The Republican leadership had selected the most controversial provision in Obamacare. It was the basis for the Supreme Court review of the law and the administration viewed it as critical to a functioning healthcare marketplace, arguing that it would deter adverse selection. But the Republicans felt that the administration would waive this provision in essence anyway by making so many hardship exceptions that it would be a mandate in name only. Why not capture the savings and solve the SGR at the same time? The bill passed with a dozen Democrats joining a unified Republican conference.
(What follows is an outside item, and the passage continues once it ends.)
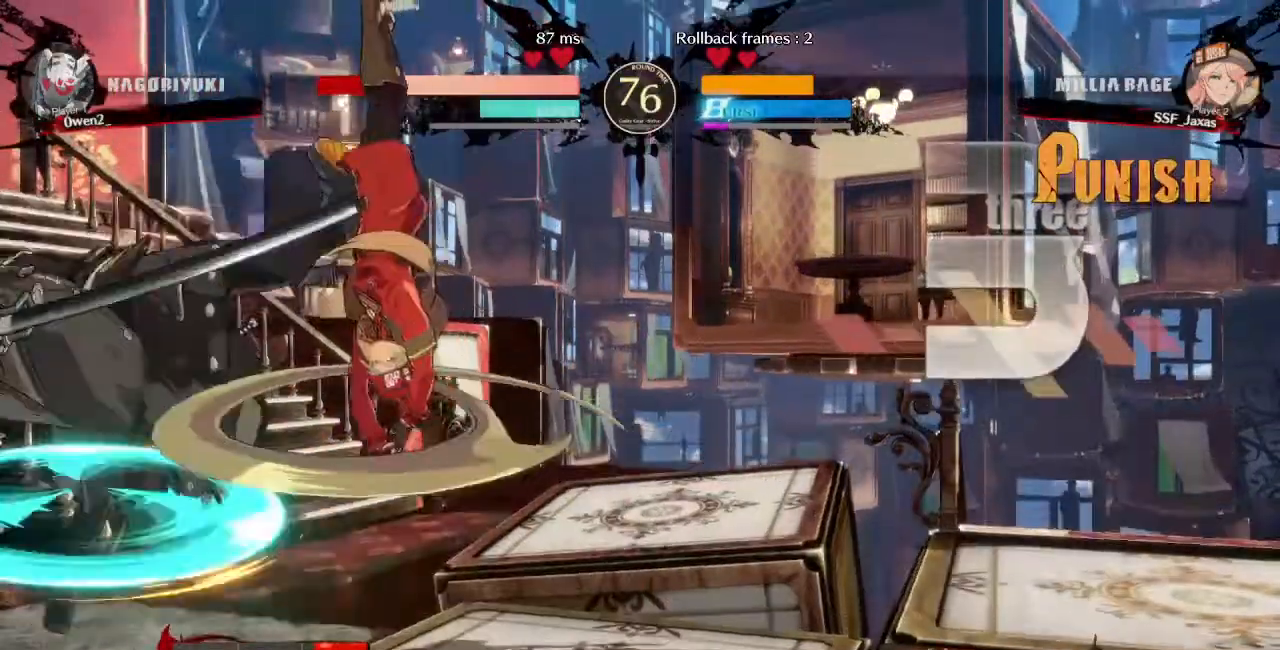
{"buttons": ["TRIANGLE"]}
The Senate quickly announced that it would call up the SGR reform legislation with no offset whatsoever — the one approach the House could not accept. Newly installed Finance Chairman Wyden introduced new legislation without notifying his Republican counterpart and partisan acrimony deepened. A temporary patch now looks likely, and the sword of Damocles will continue to hang over physicians’ heads. Congressional paralysis continues…
Update on Part D Rule
In February’s issue, I reported on the controversial proposed rule CMS (Center of Medicare and Medicaid Services) issued that would have gutted patient access protections in Medicare Part D. The agency encountered withering push back from 371 organizations representing millions of patients, seniors, and multiple healthcare stakeholders, as well as bipartisan opposition from the finance committee. But it took the scheduling of a vote in the House of Representatives to strike the regulation that forced CMS to summarily withdraw the proposal the morning of the vote. An important victory for a program that is working!